Я видел, как ты сошел в тесное жилище, где нет даже снов. И все же я не могу поверить этому.

Делакруа На побережье долго стояли молчаливые дни. Литое море тяжело лежало у порога красных сарматских глин. Берега пряно и пыльно пахли давно перезревшей и осыпавшейся лебедой. Изя Лившиц вспоминал стихи Блока: Тишина умирающих злаков -
Это светлая в мире пора.
В те дни мы без конца говорили о Блоке. Как-то к вечеру приехал из города Багрицкий. Он остался у нас ночевать и почти всю ночь читал Блока. Мы с Изей молча лежали на темной террасе. Ночной ветер потрескивал в ссохшихся листьях винограда. Багрицкий сидел, поджав по-турецки ноги, на старом и плоском, как лепешка, тюфяке. У него начинался приступ астмы. Он задыхался и курил астматол. От этого зеленоватого порошка пахло горелым сеном.
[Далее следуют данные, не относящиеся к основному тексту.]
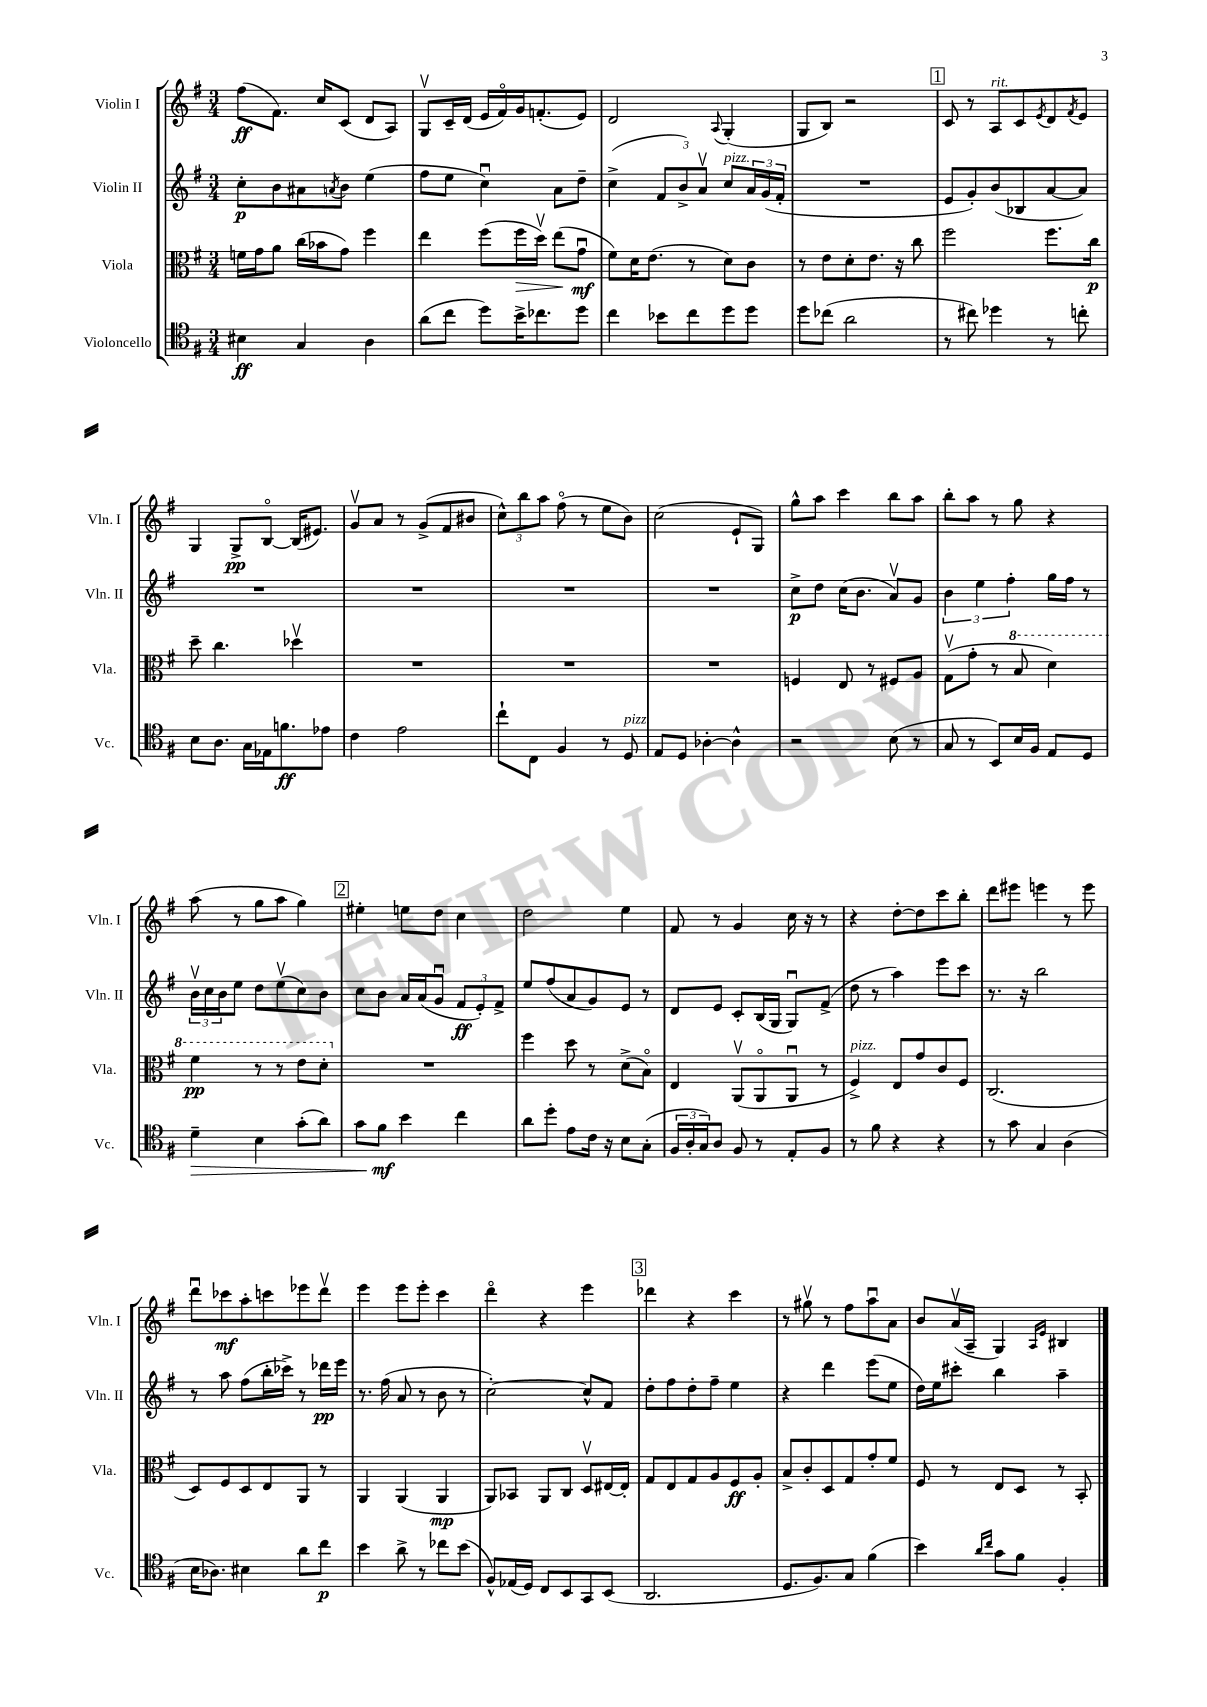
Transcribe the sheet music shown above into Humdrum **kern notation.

**kern	**kern	**kern	**kern
*staff4	*staff3	*staff2	*staff1
*clefC4	*clefC3	*clefG2	*clefG2
*k[f#]	*k[f#]	*k[f#]	*k[f#]
*M3/4	*M3/4	*M3/4	*M3/4
4B#	16f	8cc'	(8ff#
.	16g	.	.
.	8a	8b	8.f#)
4G	(16cc	8a#	.
.	16b-	.	16cc
.	.	8qa	.
.	8g)	8b	(8c
4A	4ff#	(4ee	8d
.	.	.	8A)
=	=	=	=
(8a	4ee	8ff#	8Gv
8cc	.	8ee	16c~
.	.	.	(16d
8dd)	(8ff#	4ccu)	16e
.	.	.	16f#o)
16b^	16ff#	.	16g
8.cc-	16ddv)	.	(8.f'
.	(8ee	8a	.
8dd	8gu	8dd~	8e)
=	=	=	=
4cc	8f#)	(4cc^	2d
.	16d	.	.
.	(8.e	.	.
8b-	.	12f#	.
.	.	12b^)	.
8cc	8r	.	.
.	.	12av	.
.	.	.	8qqA
8dd	8d)	8cc	(4G'
8dd	8c	24a	.
.	.	(24g	.
.	.	24f#'	.
=	=	=	=
8dd	8r	2.r	8G
(8cc-	8e	.	8B)
2a	8d'	.	2r
.	8.e	.	.
.	16r	.	.
.	8cc	.	.
=	=	=	=
8r	2ff#	8e	8c
8cc#)	.	8g')	8r
4dd-	.	(8b	8A
.	.	8B-	8c
.	.	.	8qe
8r	8.ff#	[8a	8d
.	.	.	8qf#
8cc'	.	8a])	8e
.	16cc	.	.
=	=	=	=
8B	8dd~	2.r	4G
8.A	4.cc	.	.
.	.	.	8G^
16G	.	.	.
16E-	.	.	[8Bo
8.f	.	.	.
.	4dd-v	.	(16B]
.	.	.	8.e#)
8e-	.	.	.
=	=	=	=
4c	2.r	2.r	8gv
.	.	.	8a
2e	.	.	8r
.	.	.	(8g^
.	.	.	8f#
.	.	.	8b#
=	=	=	=
8cc`	2.r	2.r	12cc^^)
.	.	.	12bb
8C	.	.	.
.	.	.	12aa
4F#	.	.	(8ff#o
.	.	.	8r
8r	.	.	8ee
8D	.	.	8b)
=	=	=	=
8E	2.r	2.r	(2cc
8D	.	.	.
[4A-'	.	.	.
4A-^^]	.	.	8e`
.	.	.	8G)
=	=	=	=
2r	4F	8cc^	8gg^^
.	.	8dd	8aa
.	8E	(16cc	4ccc
.	.	8.b	.
.	8r	.	.
(8B	8F#	8av)	8bb
8r	8A	8g	8aa
=	=	=	=
8G	(8Gv	6b	8bb'
8r	8g'	.	8aa
.	.	6ee	.
8BB)	8r	.	8r
.	.	6ff#'	.
16B	8b	.	8gg
16F#	.	.	.
8E	4dd)	16gg	4r
.	.	16ff#	.
8D	.	8r	.
=	=	=	=
4d~	4ff#	24bv	(8aa
.	.	24cc	.
.	.	24b	.
.	.	8ee	8r
4B	8r	8dd	8gg
.	8r	(8eev	8aa
(8g'	8ee	8cc)	4gg)
8a)	8dd'	8b	.
=	=	=	=
8g	2.r	8cc	4ee#'
8f#	.	8b	.
4b	.	16a	8ee
.	.	(16a	.
.	.	8gu	8dd
4cc	.	12f#	4cc
.	.	12e')	.
.	.	12f#^	.
=	=	=	=
8a	4ff#	8ee	2dd
8dd'	.	(8ff#	.
8e	8dd	8a	.
16c	8r	8g)	.
16r	.	.	.
8B	(8d^	8e	4ee
(8G'	8Bo)	8r	.
=	=	=	=
24F#	4E	8d	8f#
24A'	.	.	.
24G)	.	.	.
8A	.	8e	8r
8F#	(8AAv	8c'	4g
8r	8AAo	(16B	.
.	.	16G	.
8E'	8AAu	8Gu)	16cc
.	.	.	16r
8F#	8r	(8f#^	8r
=	=	=	=
8r	4F#^)	8dd	4r
8f#	.	8r	.
4r	8E	4aa)	[8dd'
.	8g	.	8dd]
4r	8c	8eee	8ccc
.	8F#	8ccc	8bb'
=	=	=	=
8r	(2.C	8.r	8ddd
8g	.	.	8eee#
.	.	16r	.
4G	.	2bb	4eee
(4A	.	.	8r
.	.	.	8eee
=	=	=	=
16B	8D)	8r	8dddu
8.A-)	.	.	.
.	8F#	8aa	8ccc-
4B#	8D	(8ff#	8aa'
.	8E	16bb'	8ccc
.	.	16ccc-^)	.
8a	8AA	8r	8eee-
8cc	8r	16ddd-	8dddv
.	.	16eee	.
=	=	=	=
4b	4AA	8.r	4eee
.	.	(16ff#	.
8a^	(4AA	8a	8eee
8r	.	8r	8eee'
8cc-	4AA	8b	4ccc
(8b	.	8r	.
=	=	=	=
8F#^^)	8AA)	[2cc')	4dddo
(16E-	8BB-	.	.
16D)	.	.	.
8C	8AA	.	4r
8BB	8C	.	.
8GG	8Dv	8cc^^]	4eee
(8BB	[16E#	8f#	.
.	16E#']	.	.
=	=	=	=
2.AA	8G	8dd'	4ddd-
.	8E	8ff#	.
.	8G	8dd'	4r
.	8A	8ff#~	.
.	8F#	4ee	4ccc
.	8A'	.	.
=	=	=	=
8.D	8B^	4r	8r
.	8c'	.	8gg#v
8.F#)	.	.	.
.	8D	4ddd	8r
8G	8G	.	8ff#
(4f#	8g'	(8eee	8aau
.	8f#	8ee	8a
=	=	=	=
4b)	8F#	16dd)	8b
.	.	16ee	.
.	8r	8ccc#'	(16av
.	.	.	16A~
16qqa	.	.	.
16qqcc	.	.	.
8g	8E	4bb	4G)
8f#	8D	.	.
.	.	.	16qqA
.	.	.	16qqe
4F#'	8r	4aa~	4B#
.	8BB'	.	.
==	==	==	==
*-	*-	*-	*-
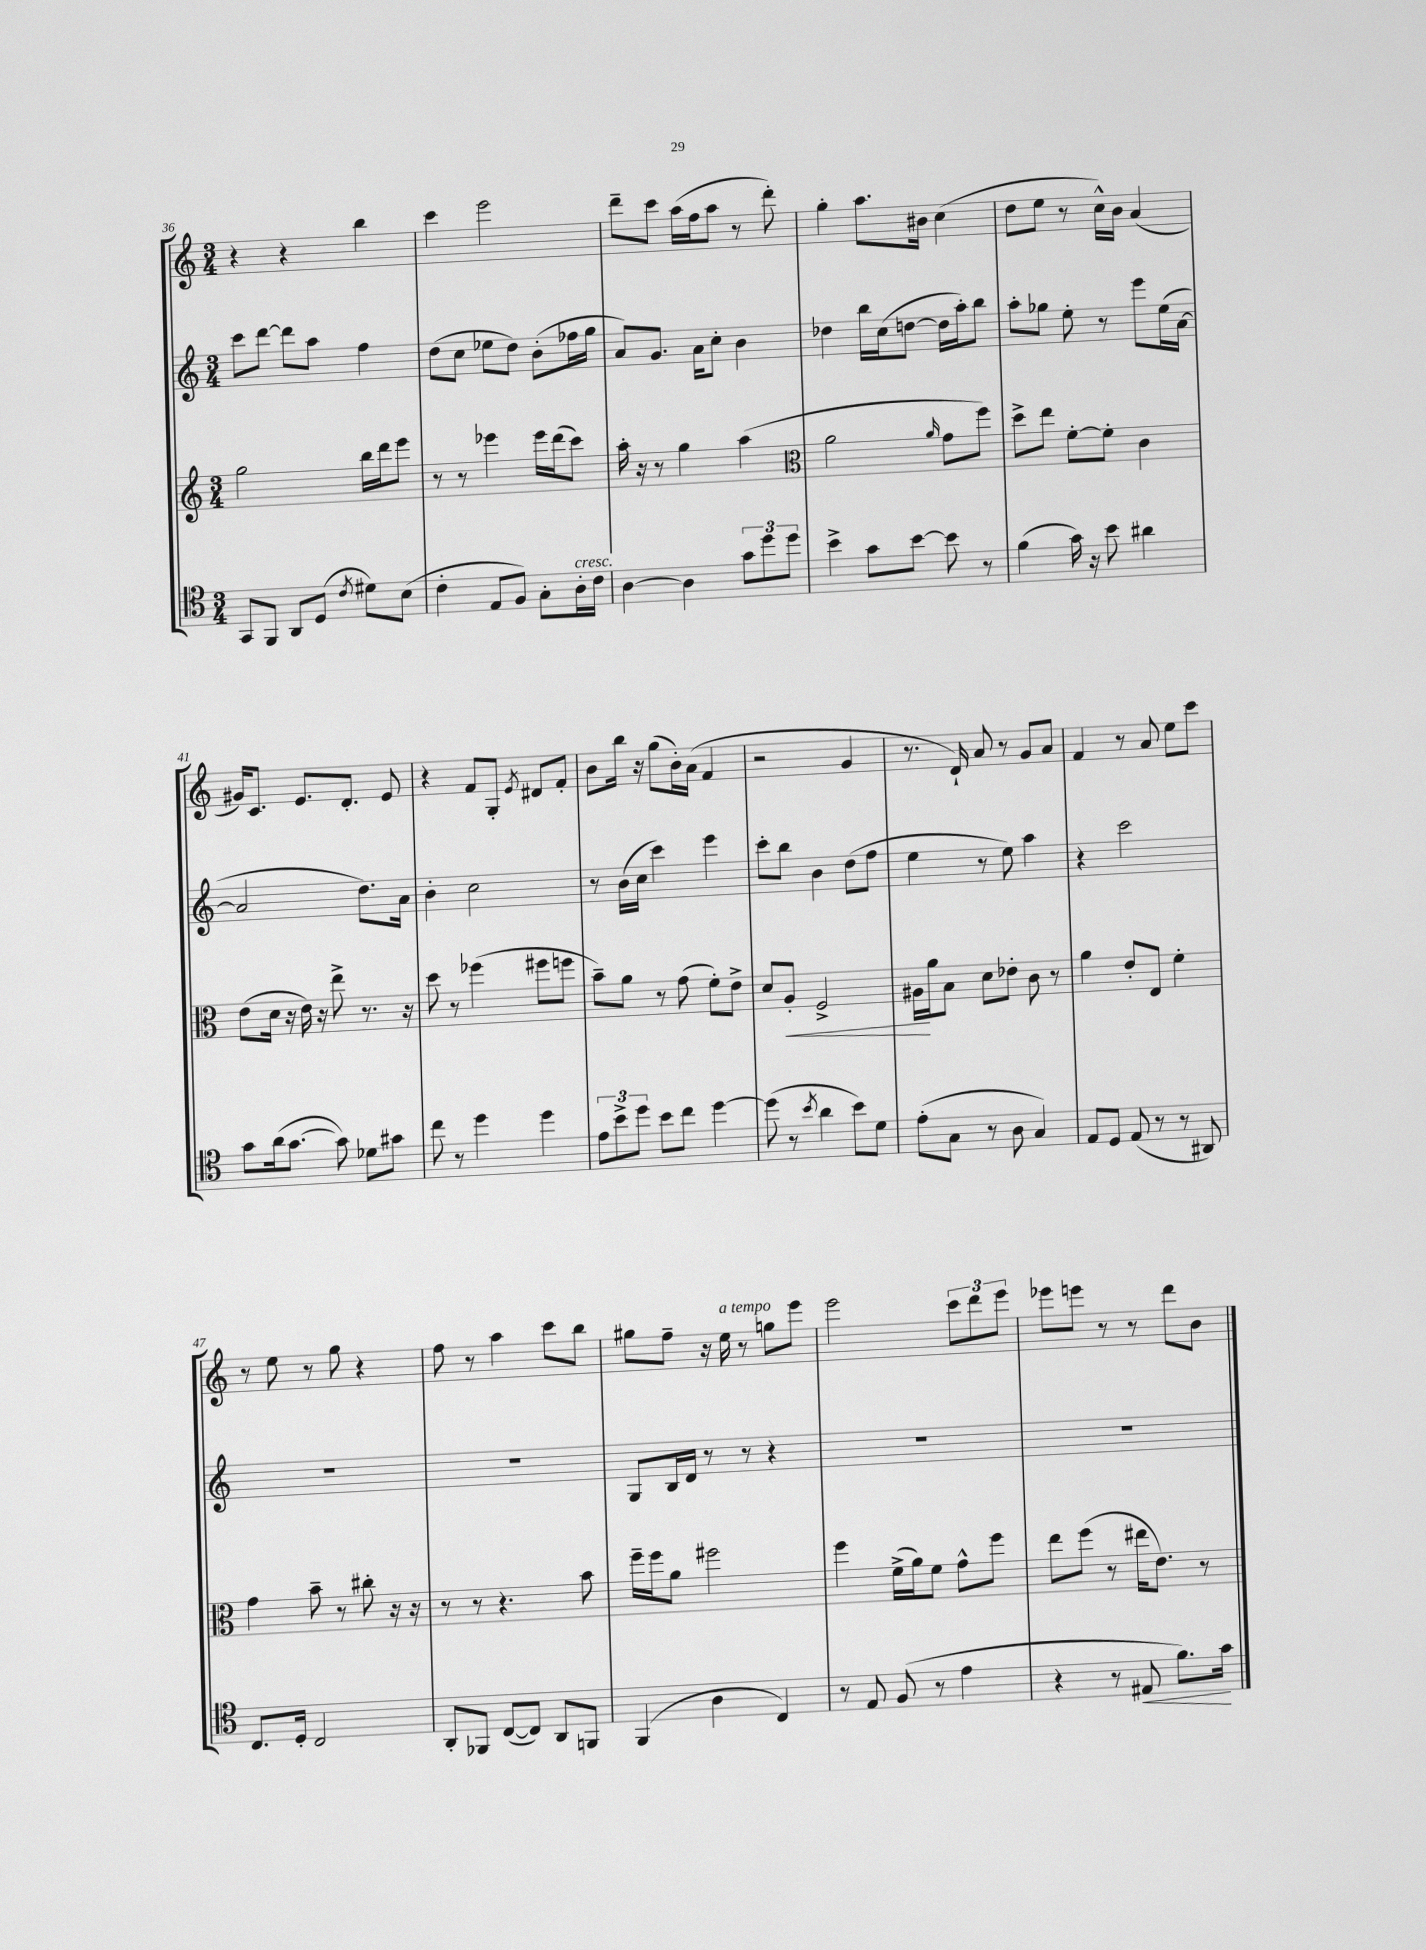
<<
\new StaffGroup <<
\new Staff = "s0" {
    \clef treble \key c \major \numericTimeSignature \time 3/4
    \autoBeamOff r4 r4 b''4 |
    c'''4 e'''2 |
    d'''8[-- c'''8] a''16[( f''16 a''8] r8 d'''8-.) |
    g''4-. a''8.[ bis'16] c''4( |
    d''8[ e''8] r8 c''16[-^) b'16] a'4( |
    gis'16[) c'8.] e'8.[ d'8.]-. e'8 |
    r4 f'8[ g8]-. \acciaccatura { e'8 } dis'8[ f'8]-. |
    b'8[ b''16] r16 g''8[( b'16-.) a'16]( f'4 |
    r2 g'4 |
    r8. d'16-!) a'8 r8 g'8[ a'8] |
    f'4 r8 a'8 e''8[ c'''8] |
    r8 e''8 r8 g''8 r4 |
    f''8 r8 a''4 c'''8[ b''8] |
    gis''8[ f''8]-- r16 e''16^\markup { \italic "a tempo" } r8 g''8[ e'''8] |
    e'''2 \tuplet 3/2 { c'''8[ d'''8 e'''8] } |
    ees'''8[ e'''8] r8 r8 d'''8[ b'8] \bar "|." |
}
\new Staff = "s1" {
    \clef treble \key c \major \numericTimeSignature \time 3/4
    \autoBeamOff c'''8[ d'''8]~ d'''8[ a''8] f''4 |
    d''8[( c''8] ees''8[ d''8]) b'8[-.( fes''16 g''16] |
    a'8[) g'8.] a'16[ c''8]-. b'4 |
    des''4 b''16[ c''16( d''8]~ d''16[ a''16-.) b''8] |
    a''8[-. ges''8] e''8-. r8 e'''8[ e''16( a'16]~ |
    a'2 d''8.[) a'16] |
    b'4-. c''2 |
    r8 b'16[( c''16] c'''4) e'''4 |
    c'''8[-. b''8] b'4 d''8[( f''8] |
    e''4 r8 e''8) a''4 |
    r4 c'''2 |
    R2. |
    R2. |
    g8[ b16 d'16] r8 r8 r4 |
    R2. |
    R2. \bar "|." |
}
\new Staff = "s2" {
    \clef treble \key c \major \numericTimeSignature \time 3/4
    \autoBeamOff g''2 b''16[ d'''16 e'''8] |
    r8 r8 ees'''4 ees'''16[ d'''16( c'''8]) |
    a''16-. r16 r8 g''4 a''4( |
    \clef alto a'2 \grace { a'16 } g'8[ f''8]) |
    d''8[-> e''8] f'8[~-. f'8]-. c'4 |
    e'8[( d'16] r16 e'16) r16 e''8-> r8. r16 |
    d''8 r8 fes''4( fis''8[ f''8] |
    b'8[--) a'8] r8 g'8( f'8[-.) e'8]-> |
    d'8[ a8]-.\< f2-> |
    ais16[\! a'16 b8] d'8[ ees'8]-. c'8 r8 |
    a'4 e'8[-. e8] f'4-. |
    g'4 b'8-- r8 cis''8-. r16 r16 |
    r8 r8 r4. b'8 |
    f''16[-- f''16 a'8] fis''2 |
    f''4 f'16[->( a'16) f'8] g'8[-^ f''8] |
    e''8[ f''8]( r8 eis''16[ e'8.]) r8 \bar "|." |
}
\new Staff = "s3" {
    \clef tenor \key c \major \numericTimeSignature \time 3/4
    \autoBeamOff g,8[ f,8] a,8[ d8]( \acciaccatura { c'8 } dis'8[) b8]( |
    c'4-. e8[ f8]) g8[-. a16-.^\markup { \italic "cresc." } c'16] |
    a4~ a4 \tuplet 3/2 { g'8[ d''8 d''8] } |
    b'4-> g'8[ b'8]~ b'8 r8 |
    f'4( g'16) r16 b'8 ais'4 |
    g'8[ a'16( g'8.]~ g'8) des'8[ gis'8] |
    c''8 r8 d''4 d''4 |
    \tuplet 3/2 { e'8[ b'8-> d''8] } b'8[ c''8] d''4~ |
    d''8( r8 \acciaccatura { b'8 } a'4 b'8[) d'8] |
    e'8[-.( g8] r8 a8 g4) |
    e8[ d8] e8( r8 r8 ais,8) |
    c8.[ d16]-. c2 |
    a,8[-. fes,8] c8[~( c8]) a,8[ f,8] |
    f,4( a4 c4) |
    r8 e8 f8( r8 e'4 |
    r4 r8 eis8\< f'8.[) g'16]\! \bar "|." |
}
>>
>>
\layout { \context { \Score currentBarNumber = #36 } }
Багрицкий дышал с таким напряжением, будто всасывал воздух через соломинку. Воздух свистел, гремел и клокотал в его больных бронхах. Во время астмы Багрицкому нельзя было разговаривать. Но ему хотелось читать Блока, несмотря на стиснутое болезнью горло. И мы не отговаривали его. Багрицкий долго успокаивал самого себя и бормотал: "Сейчас пройдет. Сейчас! Только не разговаривайте со мной". Потом он все же начал читать, и случилось нечто вроде желанного чуда: от ритма стихов одышка у Багрицкого начала постепенно утихать, и сквозь нее все яснее и крепче проступал его мужественный и романтический голос. Читал он самые известные вещи, и мы были благодарны ему за это. Тяжкий, плотный занавес у входа, За ночным окном - туман... Что теперь твоя постылая свобода, Страх познавший Дон-Жуан? И стихи и этот голос Багрицкого почему-то казались мне непоправимо трагическими. Я с трудом сдерживал слезы. Снова вернулась тишина, тьма, непонятное мерцание звезд, и опять из угла террасы послышался торжественный напев знакомых стихов: Предчувствую тебя. Года проходят мимо.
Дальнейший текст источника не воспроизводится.